Na cozinha, técnicas para ganhar tempo o ajudam a driblar a rotina agitada de missas e atendimento aos fiéis. "Costumo deixar as coisas razoavelmente organizadas para poder fazer uma boa comida em 15 minutos. Deixo os legumes cortados, pré-cozidos e, à noite, por exemplo, faço um cozido de legumes. A internet também tem um turbilhão de receitas que ajuda muito."
Ele também faz atividade física uma vez por semana. No domingo à noite, após a missa das 19h, ou na segunda de manhã, o líder religioso dirige de carro até o município de Santa Cruz de Goiás, a 120 km de Goiânia, onde caminha a pé por horas a fio em meio à vegetação do cerrado goiano.
A companhia de suas andanças é canina: seis vira-latas que ele resgatou nos arredores da Paróquia de São José. Tuca é uma delas. Enquanto o padre atendia uma fiel, o animal entrou na igreja para fugir do barulho de fogos de artifício na rua. Dormiu sob seus pés e, no final do atendimento, acompanhou o padre até sua casa. "Depois disso, nunca mais me abandonou."
Padre também faz terapia e incentiva fiéis a buscarem ajuda profissional
Para Donizeth, conversar com os fiéis sobre a "saúde da alma" é tão importante quanto falar sobre a saúde do corpo. O sacerdote acredita que as igrejas devem ser proféticas, levando o conhecimento de Deus às pessoas, mas também terapêuticas, onde o fiel possa encontrar uma rede de apoio e acolhimento.
"Quando um fiel apresenta suas infelicidades e sofrimentos, o discernimento espiritual significa ajudá-lo a identificar a origem dessas desordens e ver onde isso começou para que não se retroalimentem", diz ele. "Mesmo quem vive as maiores desordens na alimentação ou na forma de se relacionar com o próximo sonha em ter paz."

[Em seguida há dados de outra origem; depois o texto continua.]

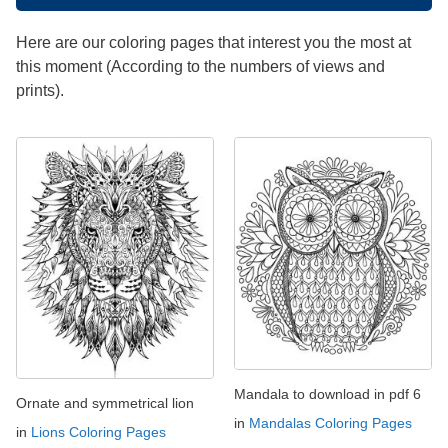
Here are our coloring pages that interest you the most at
this moment (According to the numbers of views and
prints).
Mandala to download in pdf 6
Ornate and symmetrical lion
in
Mandalas Coloring Pages
in
Lions Coloring Pages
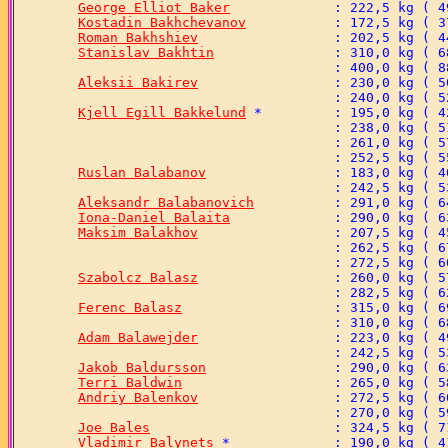
George Elliot Baker
Kostadin Bakhchevanov
Roman Bakhshiev
Stanislav Bakhtin
Aleksii Bakirev
Kjell Egill Bakkelund
Ruslan Balabanov
Aleksandr Balabanovich
Iona-Daniel Balaita
Maksim Balakhov
Szabolcz Balasz
Ferenc Balasz
Adam Balawejder
Jakob Baldursson
Terri Baldwin
Andriy Balenkov
Joe Bales
Vladimir Balynets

Se o problema compartilhado pelo fiel é de ordem psicoemocional, o padre diz que não hesita em recomendar a busca por ajuda especializada.
Eu digo 'olha, eu posso te ajudar, mas hoje nós temos ferramentas bem mais eficazes do que a opinião de um padre sobre o campo psíquico, então procure a psicologia, porque as ciências nos dão ferramentas concretas para ajustar esses conflitos'. Padre Antônio Donizeth do Nascimento
Ele próprio faz terapia há alguns anos e diz que o efeito das sessões têm uma semelhança com seus discursos durante a missa. "Quantas vezes saio da terapia bravo com o terapeuta, assim como as pessoas saem da igreja depois de me ouvir", brinca.
Para o padre, uma boa pregação tem que ser "profundamente desconfortável" tanto para o pregador quanto para o ouvinte. "O fiel tem que sair da igreja dizendo 'tô com raiva, mas é uma raiva que me ajuda a enfrentar os meus problemas e me tornar uma pessoa melhor'."